Analyses exploring the influence of forest diversity on resilience. Research stay at Kew Gardens (optional). Presentation of results at an international conference. Thesis writing-up.

Further reading

Baker, T. R., Pennington, R. T., Magallon, S., et al.  2014. Fast demographic traits promote high diversification rates of Amazonian trees. Ecology Letters, 17, 527-536.

Coelho De Souza, F., Dexter, K. G., Phillips, O. L., et al. 2019. Evolutionary diversity is associated with wood productivity in Amazonian forests. Nature Ecology & Evolution, 3, 1754-1761.

Condit, R., Ashton, P., Bunyavejchewin, S., et al.  2006. The importance of demographic niches to tree diversity. Science, 313, 98.

Esquivel-Muelbert, A., Baker, T. R., Dexter, K. G., et al. 2019. Compositional response of Amazon forests to climate change.
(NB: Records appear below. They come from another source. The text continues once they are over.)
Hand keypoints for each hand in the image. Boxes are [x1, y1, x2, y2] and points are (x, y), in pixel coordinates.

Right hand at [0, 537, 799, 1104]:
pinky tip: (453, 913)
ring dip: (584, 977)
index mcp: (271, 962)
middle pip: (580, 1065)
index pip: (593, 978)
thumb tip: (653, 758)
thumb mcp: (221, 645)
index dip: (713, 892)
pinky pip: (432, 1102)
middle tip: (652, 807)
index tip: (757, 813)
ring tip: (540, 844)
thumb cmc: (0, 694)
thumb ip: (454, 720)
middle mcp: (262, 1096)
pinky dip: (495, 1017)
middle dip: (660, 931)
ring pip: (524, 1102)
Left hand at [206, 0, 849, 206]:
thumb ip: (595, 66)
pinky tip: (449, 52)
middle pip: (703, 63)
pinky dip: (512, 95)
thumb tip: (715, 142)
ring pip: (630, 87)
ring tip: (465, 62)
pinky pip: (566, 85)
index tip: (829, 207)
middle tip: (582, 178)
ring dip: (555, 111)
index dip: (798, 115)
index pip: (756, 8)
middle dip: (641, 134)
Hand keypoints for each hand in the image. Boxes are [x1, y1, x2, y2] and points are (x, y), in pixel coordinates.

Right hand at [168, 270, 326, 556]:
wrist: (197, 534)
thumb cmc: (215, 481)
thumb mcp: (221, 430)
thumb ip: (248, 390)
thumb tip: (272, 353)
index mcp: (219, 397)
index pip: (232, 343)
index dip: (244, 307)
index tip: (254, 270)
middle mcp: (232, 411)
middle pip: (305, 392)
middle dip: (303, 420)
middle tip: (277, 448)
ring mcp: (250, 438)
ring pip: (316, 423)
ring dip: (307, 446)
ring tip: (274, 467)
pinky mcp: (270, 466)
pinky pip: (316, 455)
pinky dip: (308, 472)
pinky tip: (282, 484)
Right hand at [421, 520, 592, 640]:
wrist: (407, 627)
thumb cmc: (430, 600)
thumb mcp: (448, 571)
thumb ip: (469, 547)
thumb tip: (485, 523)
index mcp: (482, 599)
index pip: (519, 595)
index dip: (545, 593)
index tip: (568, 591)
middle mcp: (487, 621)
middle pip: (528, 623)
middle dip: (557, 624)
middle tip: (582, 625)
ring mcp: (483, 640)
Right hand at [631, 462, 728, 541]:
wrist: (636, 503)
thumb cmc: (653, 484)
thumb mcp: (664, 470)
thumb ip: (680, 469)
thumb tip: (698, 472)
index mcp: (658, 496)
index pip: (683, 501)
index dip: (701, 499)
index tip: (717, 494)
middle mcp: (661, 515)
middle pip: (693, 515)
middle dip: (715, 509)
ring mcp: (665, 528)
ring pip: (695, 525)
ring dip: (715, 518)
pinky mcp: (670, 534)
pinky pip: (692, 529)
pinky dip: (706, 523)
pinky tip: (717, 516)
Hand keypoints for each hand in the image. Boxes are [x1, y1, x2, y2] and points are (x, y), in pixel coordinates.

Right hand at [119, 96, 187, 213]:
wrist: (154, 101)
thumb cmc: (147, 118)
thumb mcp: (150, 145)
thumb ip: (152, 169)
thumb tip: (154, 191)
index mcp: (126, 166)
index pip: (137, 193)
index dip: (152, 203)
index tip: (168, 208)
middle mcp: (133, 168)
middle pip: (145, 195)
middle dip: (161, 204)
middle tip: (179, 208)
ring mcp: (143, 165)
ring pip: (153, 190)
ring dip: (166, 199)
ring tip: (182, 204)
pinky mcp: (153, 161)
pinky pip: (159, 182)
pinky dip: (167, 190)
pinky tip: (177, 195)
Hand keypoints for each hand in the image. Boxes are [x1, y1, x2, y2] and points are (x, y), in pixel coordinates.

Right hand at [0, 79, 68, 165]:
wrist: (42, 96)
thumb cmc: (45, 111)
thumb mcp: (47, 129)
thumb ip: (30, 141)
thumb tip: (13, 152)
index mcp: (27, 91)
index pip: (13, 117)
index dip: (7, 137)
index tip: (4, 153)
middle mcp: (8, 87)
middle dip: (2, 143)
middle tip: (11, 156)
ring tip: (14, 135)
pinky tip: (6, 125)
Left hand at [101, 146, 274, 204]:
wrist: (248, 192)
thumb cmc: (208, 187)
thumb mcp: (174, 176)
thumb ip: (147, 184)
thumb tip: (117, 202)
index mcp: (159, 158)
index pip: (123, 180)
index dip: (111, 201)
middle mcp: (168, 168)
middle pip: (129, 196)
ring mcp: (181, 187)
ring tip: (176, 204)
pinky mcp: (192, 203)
Global Change Biology, 25, 39-56.

Keil, P. & Chase, J. M. 2019. Global patterns and drivers of tree diversity integrated across a continuum of spatial grains. Nature Ecology & Evolution, 3, 390-399.

Sullivan, M. J. P., Talbot, J., Lewis, S. L., Et al. 2017. Diversity and carbon storage across the tropical forest biome. Scientific Reports, 7, 39102.

Willis, K. J., Jeffers, E. S. & Tovar, C. 2018. What makes a terrestrial ecosystem resilient? Science, 359, 988-989.


Although this project has a fieldwork component, it can be completed exclusively by remote work, and its outcomes will not be affected by any restrictions that may be imposed by the COVID-19 pandemic.